昨日、久遠さんはあのあとルームサービスでデザートを頼んでくれた。
話の中で私が、デザートを食べられなかったって言ったかららしい。
『そういうつもりじゃなくて……それにそれは今度私がおごるって言ったじゃないですか』と慌てると、電話を耳にあてた久遠さんに『それはそれとしてでいいだろ』と言い切られてしまった。
そして、運ばれてきた豪華なデザートのなかに、お土産に選んだプリンもあったというわけだ。
帰りがけに、お土産用に頼もうとメニューを見せてもらって、並んだ金額に一瞬、声を失ったのは言うまでもない。
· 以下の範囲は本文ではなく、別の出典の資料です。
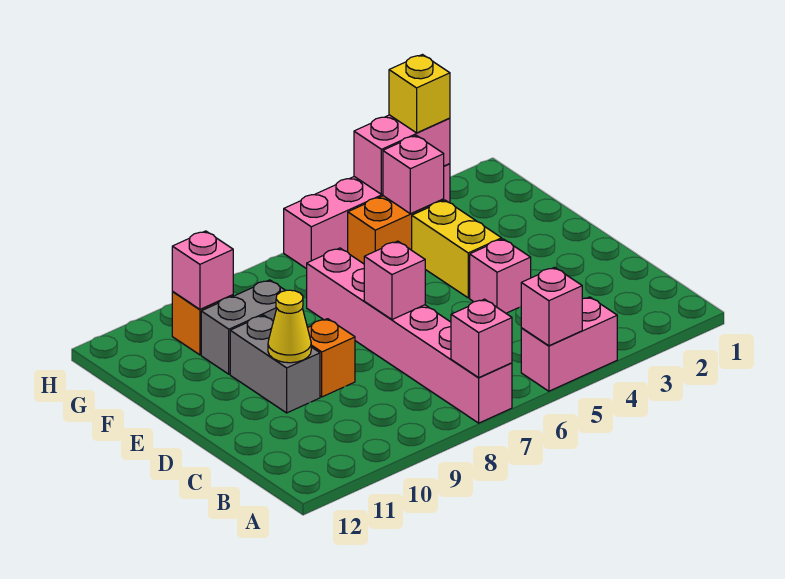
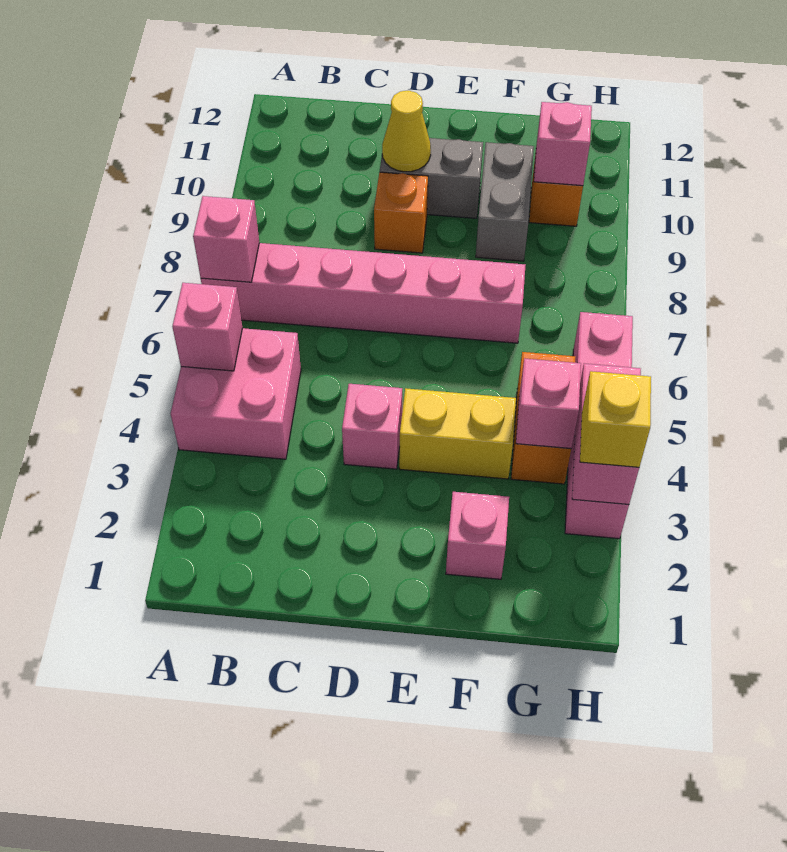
pink brick A4:A5 level 1 -> pink brick A4:B5 level 1
pink brick D7 level 2 -> pink brick F2 level 1

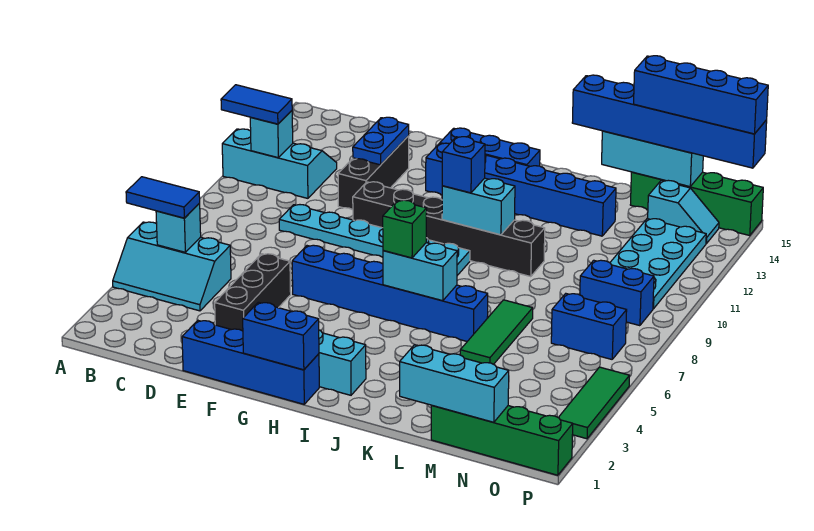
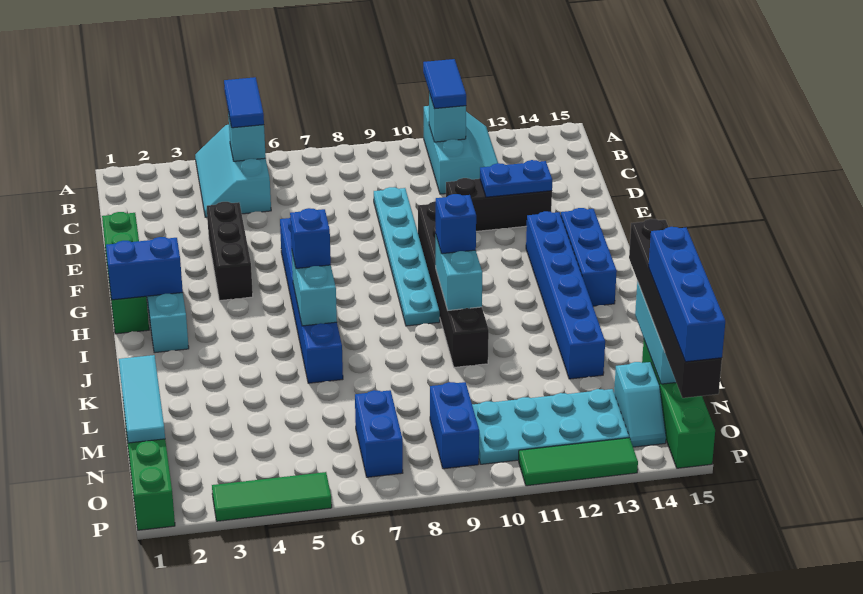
blue brick E1:H1 level 1 -> green brick E1:H1 level 1
black brick E3:E5 level 1 -> black brick E4:G4 level 1
blue brick G1:H1 level 2 -> blue brick H1:H2 level 2
green brick I6 level 3 -> blue brick I6 level 3
blue brick K15:P15 level 3 -> black brick K15:P15 level 3
cyan brick L1:N1 level 2 -> cyan tile L1:N1 level 2
green tile L5:L7 level 1 -> green tile P11:P13 level 1

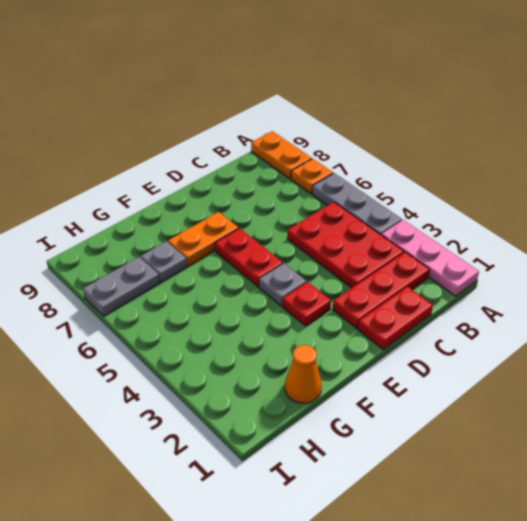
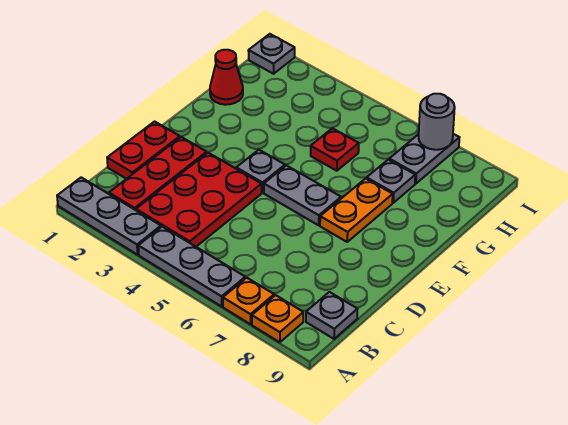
pink plate A1:A3 level 1 -> grey plate A1:A3 level 1
orange plate A8:A9 level 1 -> orange plate A8 level 1
red plate B3:C5 level 1 -> red plate B3:D4 level 1
none -> grey plate B9 level 1
red plate E3 level 1 -> red plate G5 level 1
red plate E5:E6 level 1 -> grey plate E5:E6 level 1
orange cone G1 level 1 -> red cone G1 level 1
none -> grey plate I1 level 1
none -> grey round brick I7 level 2

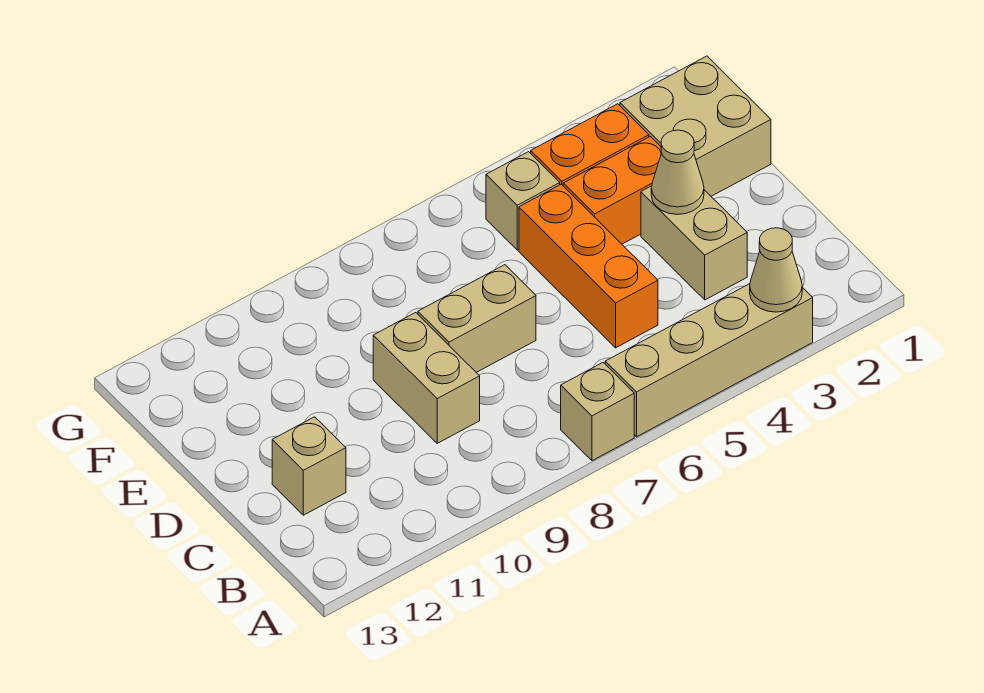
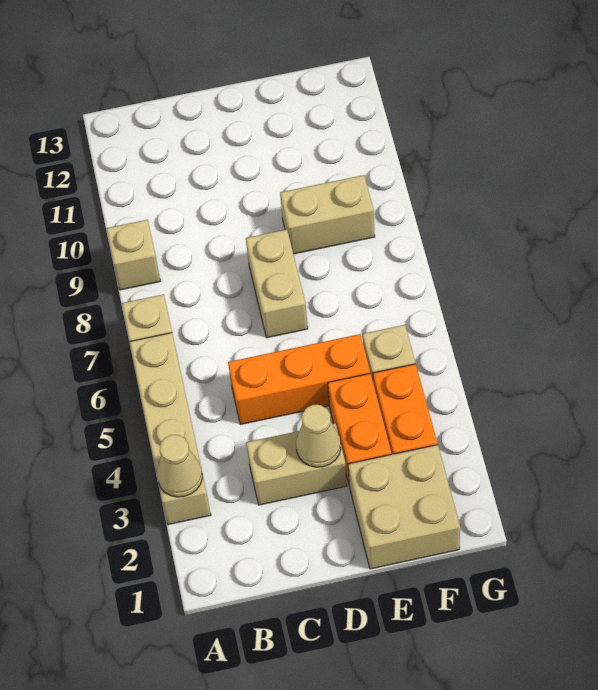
tan brick C9:D9 level 1 -> tan brick E9:F9 level 1
tan brick C12 level 1 -> tan brick A9 level 1

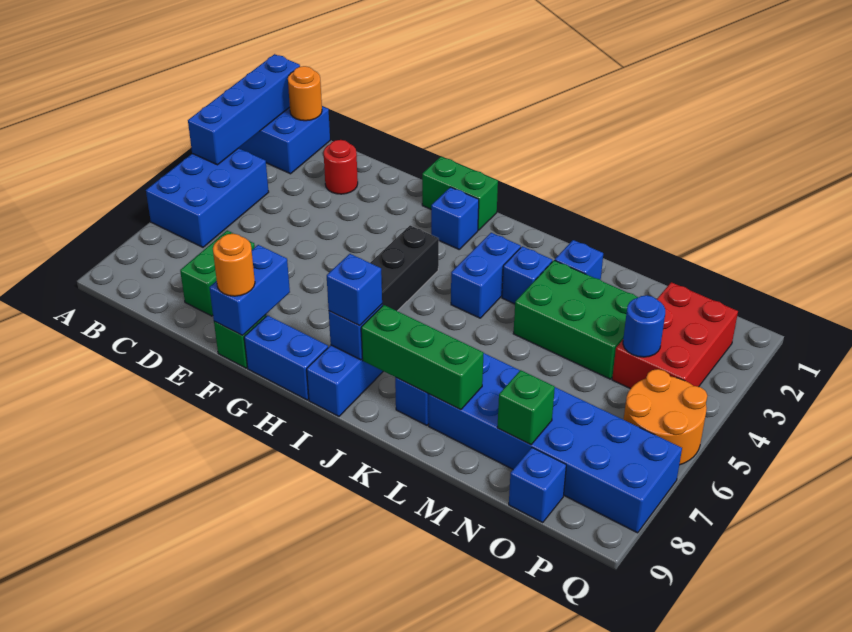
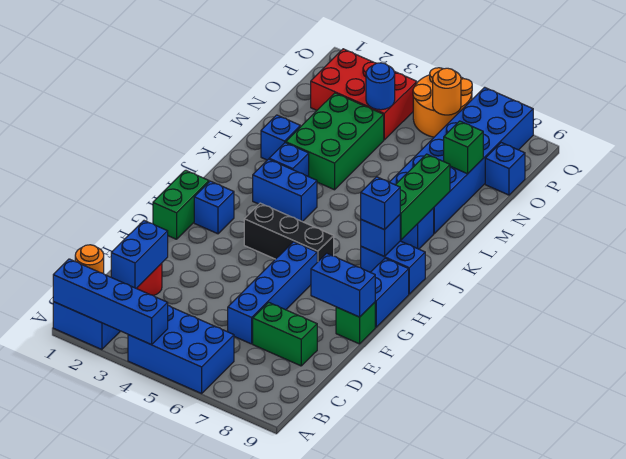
none -> blue brick C2:D2 level 2
none -> blue brick D6:G6 level 1
orange round brick F9 level 3 -> orange round brick P6 level 2

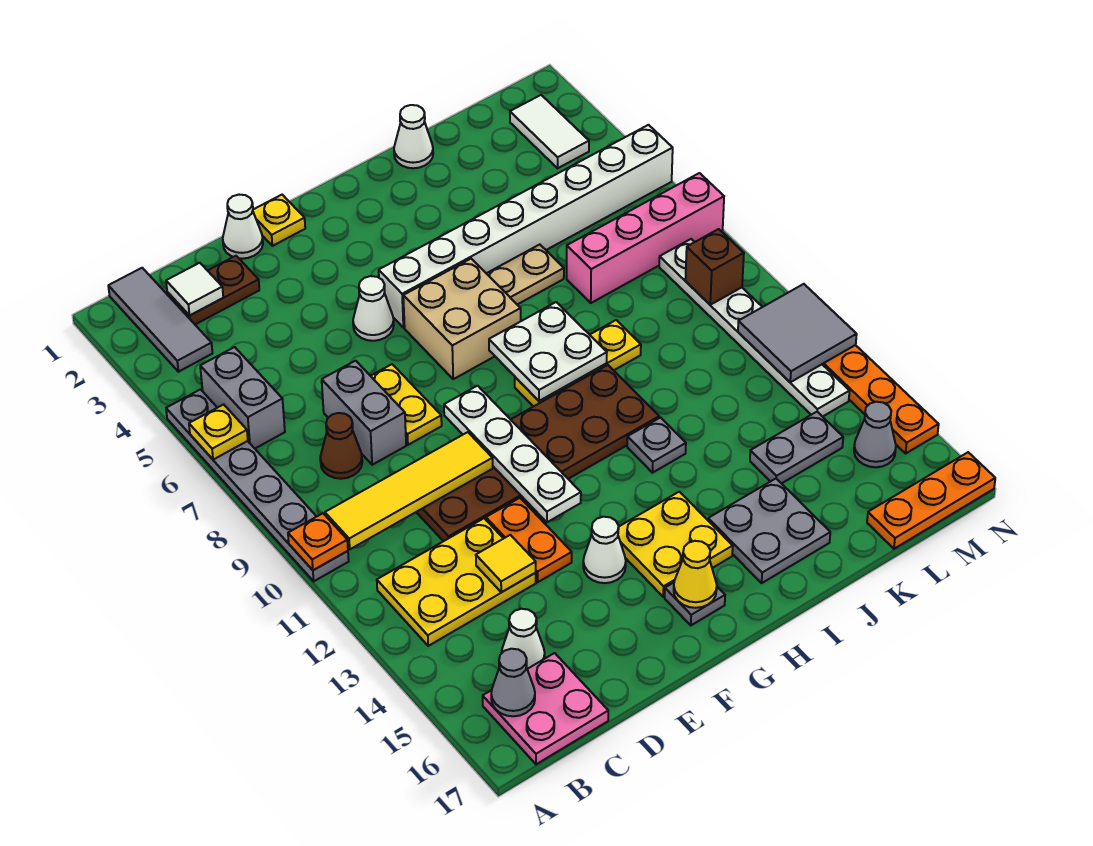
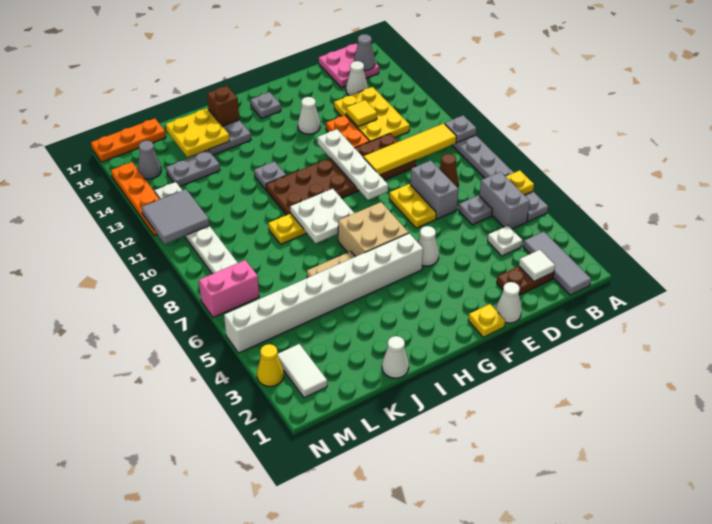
orange plate A10 level 2 -> grey plate A10 level 2
yellow plate B12:D13 level 1 -> yellow plate C12:D14 level 1
none -> white plate C4 level 1
none -> grey plate C6 level 1
yellow plate G14:H15 level 1 -> yellow plate J15:K16 level 2
yellow cone G16 level 2 -> yellow cone N3 level 1
pink brick K7:N7 level 1 -> pink brick M7:N7 level 1
brown brick M9 level 2 -> brown brick I16 level 2

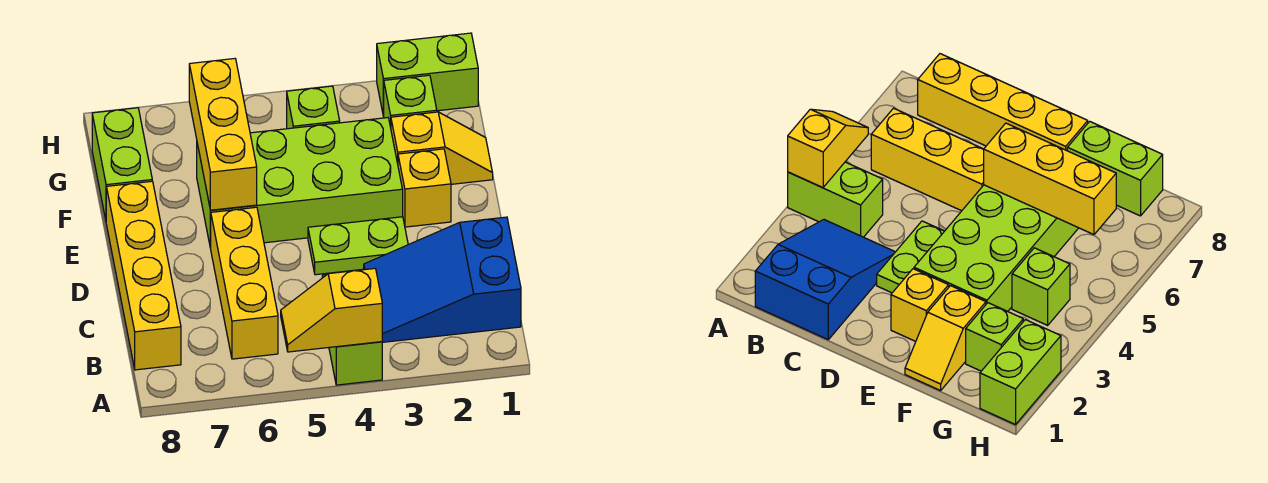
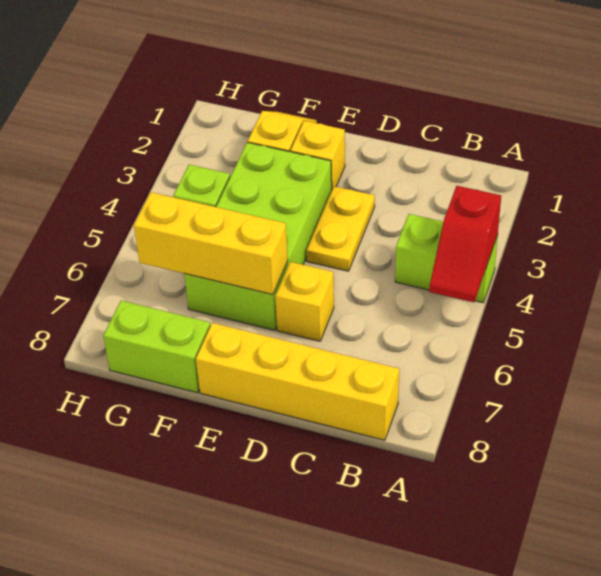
yellow slope A4:A5 level 2 top 4 -> red slope A4:A5 level 2 top 4
blue slope B1:C3 level 1 top 1 -> none
yellow brick B6:D6 level 1 -> yellow brick D6 level 1
lime plate D3:D4 level 1 -> yellow plate D3:D4 level 1
lime brick G2 level 1 -> none
lime brick H1:H2 level 1 -> none

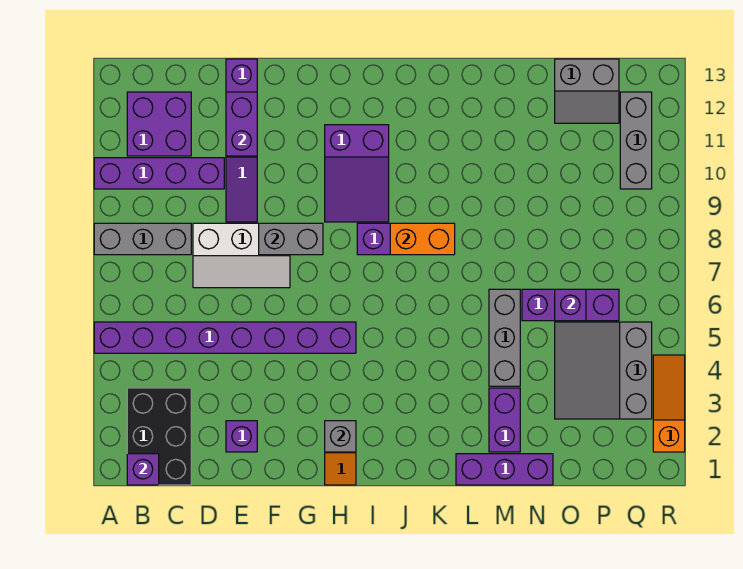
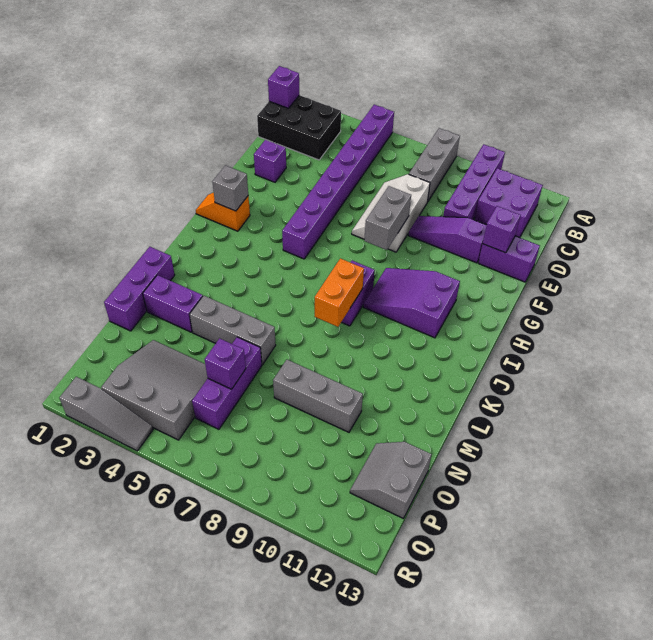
purple brick E11:E12 level 2 -> purple brick E12 level 2
grey brick Q10:Q12 level 1 -> grey brick N8:N10 level 1
orange slope R2:R4 level 1 top 2 -> grey slope R2:R4 level 1 top 2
昨日、私の胃に入った総額は、たぶん、今まで生きてきた中で一番高額だったと思う。
「なんだか今日、冷房効きすぎてません?」
いつもよりも冷えている気がして聞いたけれど、吉井さんは首を傾げる。
「いや、普通だけど……佐和さん、なんか寒そうだね。顔、白いし。冷房病?」
「ですかね。電車が結構冷えてるからそれでかなぁ」とぶつぶつ言っていると、社長が「そういや」と話し出す。
「石坂、久遠に興味津々だったなぁ」
煙草に火をつけながら言う社長に「え、久遠さんの名前出したんですか?」と驚くと、吉井さんが「俺と社長の会話聞いてグイグイきたんだよ」と答える。
だるそうな顔でバッグからタブレットを出した吉井さんが続ける。